Of course, we all have ambivalent feelings about being sad. It’s not a place we want to be. Nor is it a state we want those we care about to be in. With the best of intentions we say things like “chin up” and “don’t be sad” because we feel uncomfortable seeing them unhappy. In a perverse way, we insist on others lifting their emotional game to prevent us from getting their unhappy bug.

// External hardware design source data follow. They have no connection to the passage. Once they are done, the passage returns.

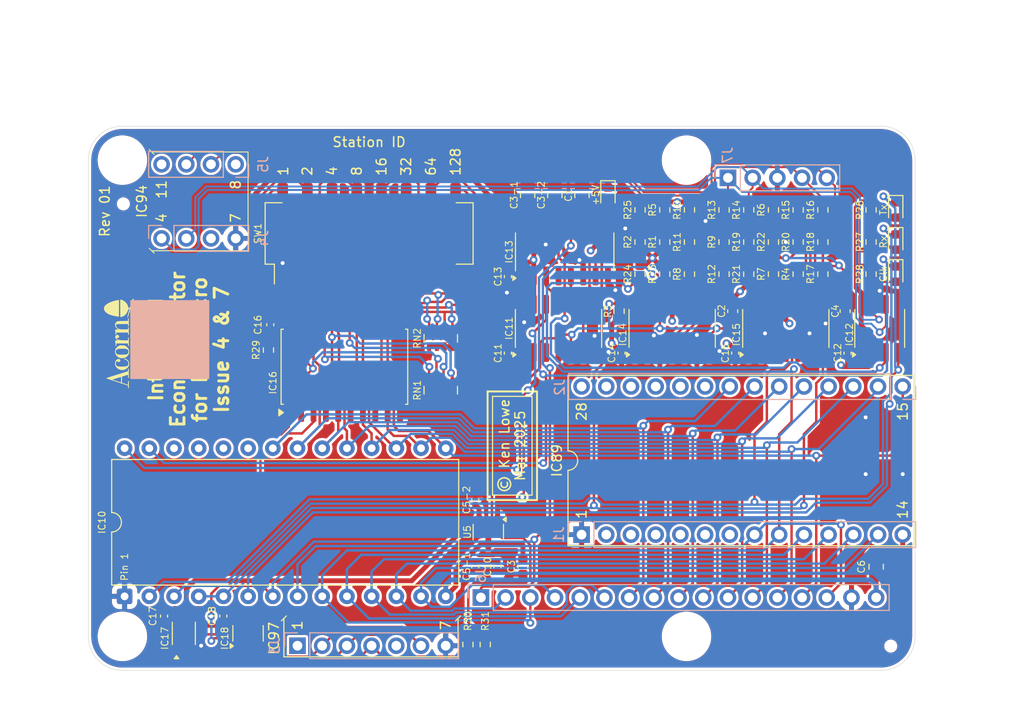
<source format=kicad_pcb>
(kicad_pcb
	(version 20241229)
	(generator "pcbnew")
	(generator_version "9.0")
	(general
		(thickness 1.6)
		(legacy_teardrops no)
	)
	(paper "A4")
	(title_block
		(title "Integrated Econet Adaptor for Model B - Issue 4 & 7")
		(date "2025-03-21")
		(rev "01")
		(company "Ken Lowe")
		(comment 1 "Rev 01: First revision")
	)
	(layers
		(0 "F.Cu" signal)
		(4 "In1.Cu" power)
		(6 "In2.Cu" power)
		(2 "B.Cu" signal)
		(9 "F.Adhes" user "F.Adhesive")
		(11 "B.Adhes" user "B.Adhesive")
		(13 "F.Paste" user)
		(15 "B.Paste" user)
		(5 "F.SilkS" user "F.Silkscreen")
		(7 "B.SilkS" user "B.Silkscreen")
		(1 "F.Mask" user)
		(3 "B.Mask" user)
		(17 "Dwgs.User" user "User.Drawings")
		(19 "Cmts.User" user "User.Comments")
		(21 "Eco1.User" user "User.Eco1")
		(23 "Eco2.User" user "User.Eco2")
		(25 "Edge.Cuts" user)
		(27 "Margin" user)
		(31 "F.CrtYd" user "F.Courtyard")
		(29 "B.CrtYd" user "B.Courtyard")
		(35 "F.Fab" user)
		(33 "B.Fab" user)
	)
	(setup
		(stackup
			(layer "F.SilkS"
				(type "Top Silk Screen")
			)
			(layer "F.Paste"
				(type "Top Solder Paste")
			)
			(layer "F.Mask"
				(type "Top Solder Mask")
				(thickness 0.01)
			)
			(layer "F.Cu"
				(type "copper")
				(thickness 0.035)
			)
			(layer "dielectric 1"
				(type "core")
				(thickness 0.48)
				(material "FR4")
				(epsilon_r 4.5)
				(loss_tangent 0.02)
			)
			(layer "In1.Cu"
				(type "copper")
				(thickness 0.035)
			)
			(layer "dielectric 2"
				(type "prepreg")
				(thickness 0.48)
				(material "FR4")
				(epsilon_r 4.5)
				(loss_tangent 0.02)
			)
			(layer "In2.Cu"
				(type "copper")
				(thickness 0.035)
			)
			(layer "dielectric 3"
				(type "core")
				(thickness 0.48)
				(material "FR4")
				(epsilon_r 4.5)
				(loss_tangent 0.02)
			)
			(layer "B.Cu"
				(type "copper")
				(thickness 0.035)
			)
			(layer "B.Mask"
				(type "Bottom Solder Mask")
				(thickness 0.01)
			)
			(layer "B.Paste"
				(type "Bottom Solder Paste")
			)
			(layer "B.SilkS"
				(type "Bottom Silk Screen")
			)
			(copper_finish "None")
			(dielectric_constraints no)
		)
		(pad_to_mask_clearance 0)
		(allow_soldermask_bridges_in_footprints no)
		(tenting front back)
		(grid_origin 101.510857 113.939621)
		(pcbplotparams
			(layerselection 0x00000000_00000000_55555555_5755f5ff)
			(plot_on_all_layers_selection 0x00000000_00000000_00000000_00000000)
			(disableapertmacros no)
			(usegerberextensions no)
			(usegerberattributes yes)
			(usegerberadvancedattributes no)
			(creategerberjobfile no)
			(dashed_line_dash_ratio 12.000000)
			(dashed_line_gap_ratio 3.000000)
			(svgprecision 6)
			(plotframeref no)
			(mode 1)
			(useauxorigin yes)
			(hpglpennumber 1)
			(hpglpenspeed 20)
			(hpglpendiameter 15.000000)
			(pdf_front_fp_property_popups yes)
			(pdf_back_fp_property_popups yes)
			(pdf_metadata yes)
			(pdf_single_document no)
			(dxfpolygonmode yes)
			(dxfimperialunits yes)
			(dxfusepcbnewfont yes)
			(psnegative no)
			(psa4output no)
			(plot_black_and_white yes)
			(plotinvisibletext no)
			(sketchpadsonfab no)
			(plotpadnumbers no)
			(hidednponfab no)
			(sketchdnponfab yes)
			(crossoutdnponfab yes)
			(subtractmaskfromsilk no)
			(outputformat 1)
			(mirror no)
			(drillshape 0)
			(scaleselection 1)
			(outputdirectory "Gerbers/")
		)
	)
	(net 0 "")
	(net 1 "GND")
	(net 2 "/Data-")
	(net 3 "/Data+")
	(net 4 "+5V")
	(net 5 "/Clk-")
	(net 6 "/Clk+")
	(net 7 "Net-(C2-Pad2)")
	(net 8 "Net-(IC13B-RCext)")
	(net 9 "Net-(C4-Pad1)")
	(net 10 "Net-(IC13A-RCext)")
	(net 11 "Net-(IC10-~{RTS})")
	(net 12 "unconnected-(J1-Pin_5-Pad5)")
	(net 13 "Net-(IC10-Rx_CLK)")
	(net 14 "unconnected-(IC10-N{slash}C-Pad23)")
	(net 15 "unconnected-(IC10-N{slash}C-Pad24)")
	(net 16 "unconnected-(IC10-N{slash}C-Pad25)")
	(net 17 "unconnected-(IC10-N{slash}C-Pad26)")
	(net 18 "Net-(IC10-~{CTS})")
	(net 19 "Net-(IC13B-Q)")
	(net 20 "/ADLC_A0")
	(net 21 "/ADLC_A1")
	(net 22 "/ADLC_Clock")
	(net 23 "/ADLC_D7")
	(net 24 "/ADLC_D6")
	(net 25 "/ADLC_D5")
	(net 26 "/ADLC_D4")
	(net 27 "/ADLC_D3")
	(net 28 "/ADLC_D2")
	(net 29 "/ADLC_D1")
	(net 30 "/ADLC_D0")
	(net 31 "Net-(IC13A-Clr)")
	(net 32 "Net-(LED1-A)")
	(net 33 "Net-(IC11-Pad6)")
	(net 34 "unconnected-(IC12-RO-Pad1)")
	(net 35 "unconnected-(IC14A-NC-Pad1)")
	(net 36 "unconnected-(IC14A-NC-Pad2)")
	(net 37 "Net-(IC14A-+)")
	(net 38 "Net-(IC14A--)")
	(net 39 "Net-(IC14B--)")
	(net 40 "unconnected-(IC14B-NC-Pad13)")
	(net 41 "unconnected-(IC14B-NC-Pad14)")
	(net 42 "unconnected-(IC15A-NC-Pad1)")
	(net 43 "unconnected-(IC15A-NC-Pad2)")
	(net 44 "Net-(IC15A-+)")
	(net 45 "Net-(IC15A--)")
	(net 46 "Net-(IC15B-+)")
	(net 47 "Net-(IC15B--)")
	(net 48 "unconnected-(IC15B-NC-Pad13)")
	(net 49 "unconnected-(IC15B-NC-Pad14)")
	(net 50 "unconnected-(IC13A-~{Q}-Pad4)")
	(net 51 "unconnected-(IC11-Pad3)")
	(net 52 "Net-(LED2-A)")
	(net 53 "Net-(LED3-A)")
	(net 54 "Net-(LED4-A)")
	(net 55 "unconnected-(J3-Pin_5-Pad5)")
	(net 56 "unconnected-(J1-Pin_6-Pad6)")
	(net 57 "unconnected-(J1-Pin_7-Pad7)")
	(net 58 "unconnected-(J1-Pin_2-Pad2)")
	(net 59 "unconnected-(J1-Pin_4-Pad4)")
	(net 60 "unconnected-(J1-Pin_3-Pad3)")
	(net 61 "unconnected-(J2-Pin_9-Pad9)")
	(net 62 "unconnected-(J2-Pin_11-Pad11)")
	(net 63 "unconnected-(J2-Pin_13-Pad13)")
	(net 64 "unconnected-(J2-Pin_10-Pad10)")
	(net 65 "unconnected-(J2-Pin_14-Pad14)")
	(net 66 "unconnected-(J2-Pin_12-Pad12)")
	(net 67 "unconnected-(J3-Pin_1-Pad1)")
	(net 68 "/NMI")
	(net 69 "/Phi1")
	(net 70 "unconnected-(J4-Pin_3-Pad3)")
	(net 71 "unconnected-(J5-Pin_1-Pad1)")
	(net 72 "unconnected-(J5-Pin_4-Pad4)")
	(net 73 "Net-(IC17-Q)")
	(net 74 "unconnected-(IC17-~{Q}-Pad3)")
	(net 75 "/SW_D3")
	(net 76 "/SW_D0")
	(net 77 "/SW_D1")
	(net 78 "/SW_D2")
	(net 79 "/SW_D5")
	(net 80 "/SW_D7")
	(net 81 "/SW_D4")
	(net 82 "/SW_D6")
	(net 83 "+3.3V")
	(net 84 "/EconetModule/Rx_Data")
	(net 85 "/EconetModule/Tx_Data")
	(net 86 "/EconetModule/Econet_Clk")
	(net 87 "/EconetModule/Data_En")
	(net 88 "/ADLC_R~{W}")
	(net 89 "/ADLC_~{RST}")
	(net 90 "/ADLC_~{IRQ}")
	(net 91 "/ADLC_~{CS}")
	(net 92 "/~{StatID}")
	(net 93 "/~{INTON}")
	(footprint "Capacitor_SMD:C_0402_1005Metric" (layer "F.Cu") (at 164.292857 88.913621 -90))
	(footprint "Resistor_SMD:R_0603_1608Metric" (layer "F.Cu") (at 154.513857 74.181621 -90))
	(footprint "Resistor_SMD:R_0603_1608Metric" (layer "F.Cu") (at 165.689857 74.181621 -90))
	(footprint "Resistor_SMD:R_0603_1608Metric" (layer "F.Cu") (at 173.309857 80.785621 -90))
	(footprint "Package_SO:SO-14_3.9x8.65mm_P1.27mm" (layer "F.Cu") (at 146.131857 86.373621 90))
	(footprint "Capacitor_SMD:C_0805_2012Metric" (layer "F.Cu") (at 145.750857 72.657621 90))
	(footprint "Capacitor_SMD:C_0402_1005Metric" (layer "F.Cu") (at 152.608857 88.913621 -90))
	(footprint "Resistor_SMD:R_0603_1608Metric" (layer "F.Cu") (at 159.593857 80.785621 -90))
	(footprint "Capacitor_SMD:C_0402_1005Metric" (layer "F.Cu") (at 116.496857 85.999621 -90))
	(footprint "Resistor_SMD:R_0603_1608Metric" (layer "F.Cu") (at 170.769857 80.785621 90))
	(footprint "Resistor_SMD:R_0603_1608Metric" (layer "F.Cu") (at 165.689857 77.483621 90))
	(footprint "Capacitor_SMD:C_0402_1005Metric" (layer "F.Cu") (at 140.924857 81.039621 -90))
	(footprint "Package_SO:SOIC-20W_7.5x12.8mm_P1.27mm" (layer "F.Cu") (at 124.116857 90.317621 90))
	(footprint "Package_DIP:DIP-28_W15.24mm" (layer "F.Cu") (at 101.518861 113.939621 90))
	(footprint "Resistor_SMD:R_0603_1608Metric" (layer "F.Cu") (at 165.689857 80.785621 90))
	(footprint "Capacitor_SMD:C_0402_1005Metric" (layer "F.Cu") (at 105.574857 115.971621 90))
	(footprint "Resistor_SMD:R_0603_1608Metric" (layer "F.Cu") (at 159.593857 77.483621 90))
	(footprint "Resistor_SMD:R_0603_1608Metric" (layer "F.Cu") (at 168.229857 77.483621 90))
	(footprint "Capacitor_SMD:C_0402_1005Metric" (layer "F.Cu") (at 137.568857 110.891621 -90))
	(footprint "Capacitor_SMD:C_0402_1005Metric" (layer "F.Cu") (at 175.849857 88.913621 90))
	(footprint "Capacitor_SMD:C_0402_1005Metric" (layer "F.Cu") (at 111.670857 115.971621 90))
	(footprint "Resistor_SMD:R_0603_1608Metric" (layer "F.Cu") (at 163.149857 80.785621 90))
	(footprint "Resistor_SMD:R_0603_1608Metric" (layer "F.Cu") (at 154.513857 77.483621 90))
	(footprint "Resistor_SMD:R_0603_1608Metric" (layer "F.Cu") (at 163.149857 77.483621 -90))
	(footprint "Capacitor_SMD:C_0402_1005Metric" (layer "F.Cu") (at 139.854857 110.891621 -90))
	(footprint "Resistor_SMD:R_0603_1608Metric" (layer "F.Cu") (at 178.262857 74.181621 -90))
	(footprint "Capacitor_SMD:C_0805_2012Metric" (layer "F.Cu") (at 148.544857 72.657621 -90))
	(footprint "Resistor_SMD:R_0603_1608Metric" (layer "F.Cu") (at 154.513857 80.785621 -90))
	(footprint "Package_SO:SOIC-14_3.9x8.7mm_P1.27mm" (layer "F.Cu") (at 157.815857 86.373621 90))
	(footprint "LED_SMD:LED_0603_1608Metric" (layer "F.Cu") (at 180.802857 80.785621 -90))
	(footprint "Package_TO_SOT_SMD:SOT-23-5" (layer "F.Cu") (at 114.210857 117.749621 90))
	(footprint "Econet:Acorn Logo" (layer "F.Cu") (at 101.002857 87.777621 90))
	(footprint "Resistor_SMD:R_0603_1608Metric"
		(layer "F.Cu")
		(uuid "8181c016-b984-43ac-a5dc-1d6a70758788")
		(at 163.149857 74.181621 -90)
		(descr "Resistor SMD 0603 (1608 Metric), square (rectangular) end terminal, IPC_7351 nominal, (Body size source: IPC-SM-782 page 72, https://www.pcb-3d.com/wordpress/wp-content/uploads/ipc-sm-782a_amendment_1_and_2.pdf), generated with kicad-footprint-generator")
		(tags "resistor")
		(property "Reference" "R13"
			(at 0 1.27 90)
			(layer "F.SilkS")
			(uuid "4ad45892-2f16-4c46-9159-f83a2826a1f6")
			(effects
				(font
					(size 0.7 0.7)
					(thickness 0.1)
				)
			)
		)
		(property "Value" "100K"
			(at 0 1.43 90)
			(layer "F.Fab")
			(uuid "bd0e2b1d-e15f-4f2f-a306-569487d787ad")
			(effects
				(font
					(size 1 1)
					(thickness 0.15)
				)
			)
		)
		(property "Datasheet" "https://jlcpcb.com/api/file/downloadByFileSystemAccessId/8579706350726930432"
			(at 0 0 270)
			(unlocked yes)
			(layer "F.Fab")
			(hide yes)
			(uuid "65b32a5f-0243-4e58-8eff-427b53edd064")
			(effects
				(font
					(size 1.27 1.27)
					(thickness 0.15)
				)
			)
		)
		(property "Description" "Resistor"
			(at 0 0 270)
			(unlocked yes)
			(layer "F.Fab")
			(hide yes)
			(uuid "747a9817-ac0e-441e-a67a-54a8424656c4")
			(effects
				(font
					(size 1.27 1.27)
					(thickness 0.15)
				)
			)
		)
		(property "JLC Part Number" "C25803"
			(at 0 0 270)
			(unlocked yes)
			(layer "F.Fab")
			(hide yes)
			(uuid "bf1025c6-cefd-4651-af05-1492d6c3d562")
			(effects
				(font
					(size 1 1)
					(thickness 0.15)
				)
			)
		)
		(property "Tolerance" "1%"
			(at 0 0 270)
			(unlocked yes)
			(layer "F.Fab")
			(hide yes)
			(uuid "6ae633ae-ec56-44a2-9cc3-8f8492766c67")
			(effects
				(font
					(size 1 1)
					(thickness 0.15)
				)
			)
		)
		(property ki_fp_filters "R_*")
		(path "/1bcc9914-b173-4a53-8db7-fec2d618e9fe/00000000-0000-0000-0000-0000610b85a2")
		(sheetname "/EconetModule/")
		(sheetfile "EconetModule.kicad_sch")
		(attr smd)
		(fp_line
			(start -0.237258 0.5225)
			(end 0.237258 0.5225)
			(stroke
				(width 0.12)
				(type solid)
			)
			(layer "F.SilkS")
			(uuid "cb97e4bd-1a5f-41a6-a222-dc3348edbfb8")
		)
		(fp_line
			(start -0.237258 -0.5225)
			(end 0.237258 -0.5225)
			(stroke
				(width 0.12)
				(type solid)
			)
			(layer "F.SilkS")
			(uuid "0a9da1df-bf1d-4e34-a8df-6faa1738ebf8")
		)
		(fp_line
			(start -1.48 0.73)
			(end -1.48 -0.73)
			(stroke
				(width 0.05)
				(type solid)
			)
			(layer "F.CrtYd")
			(uuid "518a4602-95a3-49a3-8af7-0246cf36b3ee")
		)
		(fp_line
			(start 1.48 0.73)
			(end -1.48 0.73)
			(stroke
				(width 0.05)
				(type solid)
			)
			(layer "F.CrtYd")
			(uuid "0f8a0808-71cc-4e1b-b598-80648e8bd24d")
		)
		(fp_line
			(start -1.48 -0.73)
			(end 1.48 -0.73)
			(stroke
				(width 0.05)
				(type solid)
			)
			(layer "F.CrtYd")
			(uuid "147577a5-4efb-4aeb-985f-82d70f0751cf")
		)
		(fp_line
			(start 1.48 -0.73)
			(end 1.48 0.73)
			(stroke
				(width 0.05)
				(type solid)
			)
			(layer "F.CrtYd")
			(uuid "20a8f5b4-7f3b-46ef-9b27-9fb5466e8fa2")
		)
		(fp_line
			(start -0.8 0.4125)
			(end -0.8 -0.4125)
			(stroke
				(width 0.1)
				(type solid)
			)
			(layer "F.Fab")
			(uuid "76f240c9-17c5-4903-ae5e-bedbfd0a36d2")
		)
		(fp_line
			(start 0.8 0.4125)
			(end -0.8 0.4125)
			(stroke
				(width 0.1)
				(type solid)
			)
			(layer "F.Fab")
			(uuid "b8aeeb36-cb26-4c95-9d39-37e74fdd13ce")
		)
		(fp_line
			(start -0.8 -0.4125)
			(end 0.8 -0.4125)
			(stroke
				(width 0.1)
				(type solid)
			)
			(layer "F.Fab")
			(uuid "b9d823d9-d8bb-4e51-9619-bc7ff5902c26")
		)
		(fp_line
			(start 0.8 -0.4125)
			(end 0.8 0.4125)
			(stroke
		
... [1572619 chars truncated]
</source>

This is one of my concerns with positive psychology. I believe it’s bizarre to be “up” all the time as it’s not a true reflection on life as it is. Besides, fulfilling happiness is much deeper than that anyway. You can actually be satisfied with life yet sad over the loss of someone, for example, and that’s a rich way to live.

People or organizations that promise to only be positive are missing too much. When a massive chunk of humanity continues to die of starvation, playing happy 24/7 is not healthy. Like the film, The Truman Show, it’s fake and just a little too controlling. Being sad for good reason is about living with honesty and that’s a good thing.

Having experienced major clinical depression myself, I don’t want to imply that being sad and depressed are one and the same. Depression is a medical condition that needs treatment. But feeling downhearted now and again really is fine. Even if those times don’t rate as the high peaks of your week, it’s okay to real and to be allowed to feel as really do.